A Rússia acaba de eleger Vladimir Putin, após 12 anos no poder, alternando a presidência e o artifício da condição de primeiro-ministro todo-poderoso. Os já tradicionais protestos de rua e alegações de fraude não podem esconder o tamanho do sufrágio de 64% do eleitorado. O ditador ganhou, não há dúvida, apesar da repressão violenta dos opositores e da má fase econômica, determinada pela queda nos preços do petróleo e da recessão europeia, graças ao controle maciço da televisão e do rádio e à ressonância da sua maneira de governar à alma camponesa, à cultura acomodada que ainda domina as populações do imenso interior gelado, no mesmo grau das épocas do czarismo e do stalinismo.

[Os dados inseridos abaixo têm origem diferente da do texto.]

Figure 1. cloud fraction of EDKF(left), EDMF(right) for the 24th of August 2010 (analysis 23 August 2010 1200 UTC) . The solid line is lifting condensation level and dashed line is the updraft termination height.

O povo russo ainda se divide entre uma elite altamente educada, a mesma que gerou Dostoievski, Tolstoi, Gogol e chegou a dominar a corrida espacial, e uma massa envolvida nas sombras, desligada dos avanços tecnológicos, alienada, sustentada a pão e vodca. O escritor Mokhail Chichkine, em artigo para Le Monde, mostra como ao longo dos séculos o seu país apresenta duas correntes antagônicas em luta pelo poder: “Para a primeira, a ordem só pode ser assegurada na Rússia por uma mão de ferro, por um czar ou um Stalin. Para a segunda, toda a história russa não é senão uma cloaca sangrenta da qual é preciso sair para adotar um regime liberal à europeia” (tradução livre).

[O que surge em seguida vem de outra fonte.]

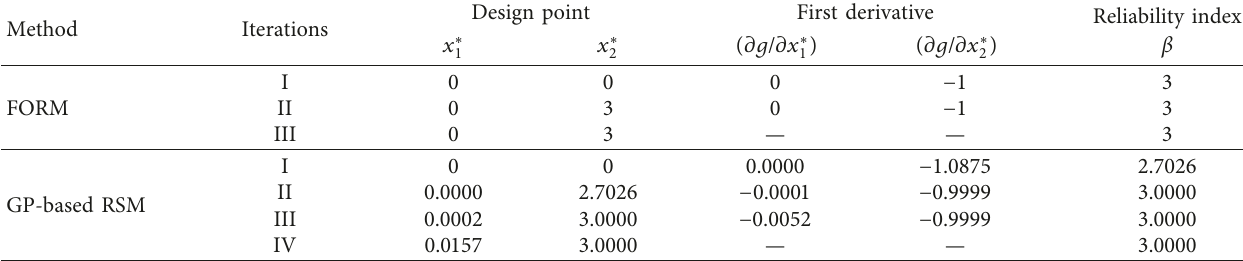
Table 2: Calculation process of the design point using FORM and the proposed method for Example 1.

A Síria assiste ao esmagamento da resistência sunita ao poder monstruoso de Bachar Assez Assad, que tem o apoio da minoria alauíta, de forte poder econômico. Lá, a maioria sunita não governa e passa a ser massacrada por postular a abertura democrática. Homs, centro da luta dos oprimidos, está aos destroços, com milhares de cadáveres espalhados pelas ruas.

A comparação com o quadro político brasileiro pós-redemocratização se impõe para revelar a excelência do estado democrático de direito. Desde o governo Sarney, passando por Collor, Fernando Henrique, Lula e, agora, Dilma, a tônica é o equilíbrio dos poderes e o respeito às minorias. O Executivo forma seus quadros dirigentes à base das indicações dos partidos da situação, o Legislativo se mostra atento às reivindicações populares, às vezes até de forma periclitante para uma parcela considerável de políticos, como ao aprovar a Lei da Ficha Limpa, e o Judiciário procura cumprir o seu papel de guardião da Constituição e da lei.

Houve momentos em que surgiram oportunidades aos presidentes da República desse período de abandonarem a rotina democrática e se revestirem de autoridade autocrática. Isso ocorreu, por exemplo, no auge da popularidade do Plano Cruzado; na superveniência da crise econômica asiática, quando o Plano Real ainda dava ampla sustentabilidade a Fernando Henrique; e quando se cogitou da apresentação de emenda constitucional permitindo nova reeleição de Lula. Prevaleceu, contudo, o bom senso e a compreensão de que a tirania não combina com o jeito do povo brasileiro, esse jeito que, segundo os filólogos, não tem tradução. É como o privilégio de fazer samba, na belíssima metáfora de Noel Rosa.